What to work on: Write out every line of the data below without changing anything.
== Segment start ==
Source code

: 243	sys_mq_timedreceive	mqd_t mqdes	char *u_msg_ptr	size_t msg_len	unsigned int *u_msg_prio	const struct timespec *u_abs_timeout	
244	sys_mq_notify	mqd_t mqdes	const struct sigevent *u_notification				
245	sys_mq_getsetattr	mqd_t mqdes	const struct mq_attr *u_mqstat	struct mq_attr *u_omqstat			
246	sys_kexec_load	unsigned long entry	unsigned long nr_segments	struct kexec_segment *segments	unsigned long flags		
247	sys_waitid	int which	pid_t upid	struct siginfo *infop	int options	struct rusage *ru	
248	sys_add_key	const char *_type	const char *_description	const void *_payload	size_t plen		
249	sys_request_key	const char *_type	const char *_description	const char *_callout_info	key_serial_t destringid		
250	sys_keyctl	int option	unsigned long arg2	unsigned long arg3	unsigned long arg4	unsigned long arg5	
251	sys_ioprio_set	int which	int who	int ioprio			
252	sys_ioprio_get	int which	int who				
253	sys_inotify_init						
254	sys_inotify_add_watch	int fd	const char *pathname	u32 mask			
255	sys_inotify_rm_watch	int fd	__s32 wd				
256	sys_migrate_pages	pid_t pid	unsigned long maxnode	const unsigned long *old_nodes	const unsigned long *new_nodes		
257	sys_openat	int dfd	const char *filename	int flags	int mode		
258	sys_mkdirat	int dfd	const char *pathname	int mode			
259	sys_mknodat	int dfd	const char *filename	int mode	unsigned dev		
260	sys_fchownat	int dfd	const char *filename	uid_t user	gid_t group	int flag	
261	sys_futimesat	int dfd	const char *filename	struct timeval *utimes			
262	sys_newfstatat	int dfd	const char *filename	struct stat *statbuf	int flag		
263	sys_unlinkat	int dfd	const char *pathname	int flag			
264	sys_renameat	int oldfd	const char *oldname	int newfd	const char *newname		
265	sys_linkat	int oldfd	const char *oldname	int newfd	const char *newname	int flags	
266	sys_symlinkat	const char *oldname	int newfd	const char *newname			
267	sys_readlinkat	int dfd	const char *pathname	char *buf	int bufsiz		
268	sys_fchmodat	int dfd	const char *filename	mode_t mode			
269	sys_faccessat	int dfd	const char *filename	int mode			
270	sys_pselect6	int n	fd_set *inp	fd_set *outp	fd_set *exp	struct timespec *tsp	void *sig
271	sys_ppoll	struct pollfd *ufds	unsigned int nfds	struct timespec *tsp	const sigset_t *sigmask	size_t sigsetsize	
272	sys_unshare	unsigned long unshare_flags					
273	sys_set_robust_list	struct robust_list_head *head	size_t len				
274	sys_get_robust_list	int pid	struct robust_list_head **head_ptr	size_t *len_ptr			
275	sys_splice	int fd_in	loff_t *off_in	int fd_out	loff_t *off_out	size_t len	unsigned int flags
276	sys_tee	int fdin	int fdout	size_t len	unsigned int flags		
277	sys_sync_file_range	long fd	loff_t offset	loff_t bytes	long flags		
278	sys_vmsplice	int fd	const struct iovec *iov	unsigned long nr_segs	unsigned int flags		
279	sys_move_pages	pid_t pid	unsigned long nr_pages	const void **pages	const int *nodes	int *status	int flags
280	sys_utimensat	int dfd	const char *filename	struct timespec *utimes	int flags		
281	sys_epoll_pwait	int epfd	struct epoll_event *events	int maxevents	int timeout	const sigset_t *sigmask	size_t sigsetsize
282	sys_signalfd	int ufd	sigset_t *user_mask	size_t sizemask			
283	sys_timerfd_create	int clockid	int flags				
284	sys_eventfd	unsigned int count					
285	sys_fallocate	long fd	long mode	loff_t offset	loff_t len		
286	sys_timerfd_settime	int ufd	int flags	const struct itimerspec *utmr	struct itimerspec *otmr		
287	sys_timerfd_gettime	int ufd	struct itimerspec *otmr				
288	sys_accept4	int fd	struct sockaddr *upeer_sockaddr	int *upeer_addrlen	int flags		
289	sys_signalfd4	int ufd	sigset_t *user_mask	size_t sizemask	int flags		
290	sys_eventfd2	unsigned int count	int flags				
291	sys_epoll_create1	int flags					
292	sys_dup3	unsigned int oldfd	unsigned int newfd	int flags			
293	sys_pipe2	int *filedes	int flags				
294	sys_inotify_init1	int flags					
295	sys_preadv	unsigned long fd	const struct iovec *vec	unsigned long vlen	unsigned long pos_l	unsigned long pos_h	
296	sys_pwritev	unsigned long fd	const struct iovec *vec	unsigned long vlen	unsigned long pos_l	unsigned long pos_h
== Segment end ==
Answer section:
Source code

: 243	sys_mq_timedreceive	mqd_t mqdes	char *u_msg_ptr	size_t msg_len	unsigned int *u_msg_prio	const struct timespec *u_abs_timeout	
244	sys_mq_notify	mqd_t mqdes	const struct sigevent *u_notification				
245	sys_mq_getsetattr	mqd_t mqdes	const struct mq_attr *u_mqstat	struct mq_attr *u_omqstat			
246	sys_kexec_load	unsigned long entry	unsigned long nr_segments	struct kexec_segment *segments	unsigned long flags		
247	sys_waitid	int which	pid_t upid	struct siginfo *infop	int options	struct rusage *ru	
248	sys_add_key	const char *_type	const char *_description	const void *_payload	size_t plen		
249	sys_request_key	const char *_type	const char *_description	const char *_callout_info	key_serial_t destringid		
250	sys_keyctl	int option	unsigned long arg2	unsigned long arg3	unsigned long arg4	unsigned long arg5	
251	sys_ioprio_set	int which	int who	int ioprio			
252	sys_ioprio_get	int which	int who				
253	sys_inotify_init						
254	sys_inotify_add_watch	int fd	const char *pathname	u32 mask			
255	sys_inotify_rm_watch	int fd	__s32 wd				
256	sys_migrate_pages	pid_t pid	unsigned long maxnode	const unsigned long *old_nodes	const unsigned long *new_nodes		
257	sys_openat	int dfd	const char *filename	int flags	int mode		
258	sys_mkdirat	int dfd	const char *pathname	int mode			
259	sys_mknodat	int dfd	const char *filename	int mode	unsigned dev		
260	sys_fchownat	int dfd	const char *filename	uid_t user	gid_t group	int flag	
261	sys_futimesat	int dfd	const char *filename	struct timeval *utimes			
262	sys_newfstatat	int dfd	const char *filename	struct stat *statbuf	int flag		
263	sys_unlinkat	int dfd	const char *pathname	int flag			
264	sys_renameat	int oldfd	const char *oldname	int newfd	const char *newname		
265	sys_linkat	int oldfd	const char *oldname	int newfd	const char *newname	int flags	
266	sys_symlinkat	const char *oldname	int newfd	const char *newname			
267	sys_readlinkat	int dfd	const char *pathname	char *buf	int bufsiz		
268	sys_fchmodat	int dfd	const char *filename	mode_t mode			
269	sys_faccessat	int dfd	const char *filename	int mode			
270	sys_pselect6	int n	fd_set *inp	fd_set *outp	fd_set *exp	struct timespec *tsp	void *sig
271	sys_ppoll	struct pollfd *ufds	unsigned int nfds	struct timespec *tsp	const sigset_t *sigmask	size_t sigsetsize	
272	sys_unshare	unsigned long unshare_flags					
273	sys_set_robust_list	struct robust_list_head *head	size_t len				
274	sys_get_robust_list	int pid	struct robust_list_head **head_ptr	size_t *len_ptr			
275	sys_splice	int fd_in	loff_t *off_in	int fd_out	loff_t *off_out	size_t len	unsigned int flags
276	sys_tee	int fdin	int fdout	size_t len	unsigned int flags		
277	sys_sync_file_range	long fd	loff_t offset	loff_t bytes	long flags		
278	sys_vmsplice	int fd	const struct iovec *iov	unsigned long nr_segs	unsigned int flags		
279	sys_move_pages	pid_t pid	unsigned long nr_pages	const void **pages	const int *nodes	int *status	int flags
280	sys_utimensat	int dfd	const char *filename	struct timespec *utimes	int flags		
281	sys_epoll_pwait	int epfd	struct epoll_event *events	int maxevents	int timeout	const sigset_t *sigmask	size_t sigsetsize
282	sys_signalfd	int ufd	sigset_t *user_mask	size_t sizemask			
283	sys_timerfd_create	int clockid	int flags				
284	sys_eventfd	unsigned int count					
285	sys_fallocate	long fd	long mode	loff_t offset	loff_t len		
286	sys_timerfd_settime	int ufd	int flags	const struct itimerspec *utmr	struct itimerspec *otmr		
287	sys_timerfd_gettime	int ufd	struct itimerspec *otmr				
288	sys_accept4	int fd	struct sockaddr *upeer_sockaddr	int *upeer_addrlen	int flags		
289	sys_signalfd4	int ufd	sigset_t *user_mask	size_t sizemask	int flags		
290	sys_eventfd2	unsigned int count	int flags				
291	sys_epoll_create1	int flags					
292	sys_dup3	unsigned int oldfd	unsigned int newfd	int flags			
293	sys_pipe2	int *filedes	int flags				
294	sys_inotify_init1	int flags					
295	sys_preadv	unsigned long fd	const struct iovec *vec	unsigned long vlen	unsigned long pos_l	unsigned long pos_h	
296	sys_pwritev	unsigned long fd	const struct iovec *vec	unsigned long vlen	unsigned long pos_l	unsigned long pos_h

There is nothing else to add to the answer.